# Start of GIVEN RECORDS

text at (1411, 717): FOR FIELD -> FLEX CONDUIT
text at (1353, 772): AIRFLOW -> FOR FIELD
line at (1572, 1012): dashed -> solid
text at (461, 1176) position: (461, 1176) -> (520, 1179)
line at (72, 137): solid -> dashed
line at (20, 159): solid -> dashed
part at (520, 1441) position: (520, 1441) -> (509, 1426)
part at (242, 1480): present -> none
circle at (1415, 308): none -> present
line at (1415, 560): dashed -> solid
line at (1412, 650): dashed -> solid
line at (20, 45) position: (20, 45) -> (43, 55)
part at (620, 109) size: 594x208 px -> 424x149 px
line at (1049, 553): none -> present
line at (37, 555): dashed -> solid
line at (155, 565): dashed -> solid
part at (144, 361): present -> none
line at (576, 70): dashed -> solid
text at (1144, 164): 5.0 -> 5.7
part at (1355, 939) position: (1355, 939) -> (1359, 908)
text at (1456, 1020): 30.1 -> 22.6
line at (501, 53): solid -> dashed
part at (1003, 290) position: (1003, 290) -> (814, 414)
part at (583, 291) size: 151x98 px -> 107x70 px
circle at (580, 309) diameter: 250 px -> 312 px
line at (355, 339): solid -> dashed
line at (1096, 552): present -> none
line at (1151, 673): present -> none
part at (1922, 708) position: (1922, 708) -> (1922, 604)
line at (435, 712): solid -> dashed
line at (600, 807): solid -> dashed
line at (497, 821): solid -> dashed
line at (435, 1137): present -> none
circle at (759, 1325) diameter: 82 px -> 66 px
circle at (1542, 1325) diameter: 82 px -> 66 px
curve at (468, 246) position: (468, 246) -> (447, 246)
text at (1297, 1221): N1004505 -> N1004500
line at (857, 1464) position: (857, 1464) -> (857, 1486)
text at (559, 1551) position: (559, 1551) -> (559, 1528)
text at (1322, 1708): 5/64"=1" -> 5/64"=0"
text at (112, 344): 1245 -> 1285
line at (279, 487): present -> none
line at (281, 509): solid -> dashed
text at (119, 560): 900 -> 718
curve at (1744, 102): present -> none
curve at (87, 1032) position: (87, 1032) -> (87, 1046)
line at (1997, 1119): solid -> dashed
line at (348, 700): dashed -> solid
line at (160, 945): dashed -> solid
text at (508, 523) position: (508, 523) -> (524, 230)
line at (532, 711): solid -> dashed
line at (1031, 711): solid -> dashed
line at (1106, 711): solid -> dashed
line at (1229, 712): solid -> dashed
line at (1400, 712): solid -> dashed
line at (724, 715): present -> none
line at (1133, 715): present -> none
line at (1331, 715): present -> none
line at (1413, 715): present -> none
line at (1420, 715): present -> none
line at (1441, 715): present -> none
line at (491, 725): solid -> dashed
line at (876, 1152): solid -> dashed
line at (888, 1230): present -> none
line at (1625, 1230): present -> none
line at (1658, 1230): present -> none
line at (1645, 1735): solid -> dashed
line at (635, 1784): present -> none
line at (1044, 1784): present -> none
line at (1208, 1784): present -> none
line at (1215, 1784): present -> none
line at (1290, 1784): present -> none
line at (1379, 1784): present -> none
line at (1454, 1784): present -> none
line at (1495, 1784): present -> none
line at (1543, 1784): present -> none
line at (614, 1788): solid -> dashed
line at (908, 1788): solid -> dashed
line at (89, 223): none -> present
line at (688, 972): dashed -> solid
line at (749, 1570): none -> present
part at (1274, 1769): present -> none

# End of GIVEN RECORDS

TO BE DONE: Copy every line of the records above word for word, keeping each one unchanged and in its original order.

WRITTEN ANSWER:
text at (1411, 717): FOR FIELD -> FLEX CONDUIT
text at (1353, 772): AIRFLOW -> FOR FIELD
line at (1572, 1012): dashed -> solid
text at (461, 1176) position: (461, 1176) -> (520, 1179)
line at (72, 137): solid -> dashed
line at (20, 159): solid -> dashed
part at (520, 1441) position: (520, 1441) -> (509, 1426)
part at (242, 1480): present -> none
circle at (1415, 308): none -> present
line at (1415, 560): dashed -> solid
line at (1412, 650): dashed -> solid
line at (20, 45) position: (20, 45) -> (43, 55)
part at (620, 109) size: 594x208 px -> 424x149 px
line at (1049, 553): none -> present
line at (37, 555): dashed -> solid
line at (155, 565): dashed -> solid
part at (144, 361): present -> none
line at (576, 70): dashed -> solid
text at (1144, 164): 5.0 -> 5.7
part at (1355, 939) position: (1355, 939) -> (1359, 908)
text at (1456, 1020): 30.1 -> 22.6
line at (501, 53): solid -> dashed
part at (1003, 290) position: (1003, 290) -> (814, 414)
part at (583, 291) size: 151x98 px -> 107x70 px
circle at (580, 309) diameter: 250 px -> 312 px
line at (355, 339): solid -> dashed
line at (1096, 552): present -> none
line at (1151, 673): present -> none
part at (1922, 708) position: (1922, 708) -> (1922, 604)
line at (435, 712): solid -> dashed
line at (600, 807): solid -> dashed
line at (497, 821): solid -> dashed
line at (435, 1137): present -> none
circle at (759, 1325) diameter: 82 px -> 66 px
circle at (1542, 1325) diameter: 82 px -> 66 px
curve at (468, 246) position: (468, 246) -> (447, 246)
text at (1297, 1221): N1004505 -> N1004500
line at (857, 1464) position: (857, 1464) -> (857, 1486)
text at (559, 1551) position: (559, 1551) -> (559, 1528)
text at (1322, 1708): 5/64"=1" -> 5/64"=0"
text at (112, 344): 1245 -> 1285
line at (279, 487): present -> none
line at (281, 509): solid -> dashed
text at (119, 560): 900 -> 718
curve at (1744, 102): present -> none
curve at (87, 1032) position: (87, 1032) -> (87, 1046)
line at (1997, 1119): solid -> dashed
line at (348, 700): dashed -> solid
line at (160, 945): dashed -> solid
text at (508, 523) position: (508, 523) -> (524, 230)
line at (532, 711): solid -> dashed
line at (1031, 711): solid -> dashed
line at (1106, 711): solid -> dashed
line at (1229, 712): solid -> dashed
line at (1400, 712): solid -> dashed
line at (724, 715): present -> none
line at (1133, 715): present -> none
line at (1331, 715): present -> none
line at (1413, 715): present -> none
line at (1420, 715): present -> none
line at (1441, 715): present -> none
line at (491, 725): solid -> dashed
line at (876, 1152): solid -> dashed
line at (888, 1230): present -> none
line at (1625, 1230): present -> none
line at (1658, 1230): present -> none
line at (1645, 1735): solid -> dashed
line at (635, 1784): present -> none
line at (1044, 1784): present -> none
line at (1208, 1784): present -> none
line at (1215, 1784): present -> none
line at (1290, 1784): present -> none
line at (1379, 1784): present -> none
line at (1454, 1784): present -> none
line at (1495, 1784): present -> none
line at (1543, 1784): present -> none
line at (614, 1788): solid -> dashed
line at (908, 1788): solid -> dashed
line at (89, 223): none -> present
line at (688, 972): dashed -> solid
line at (749, 1570): none -> present
part at (1274, 1769): present -> none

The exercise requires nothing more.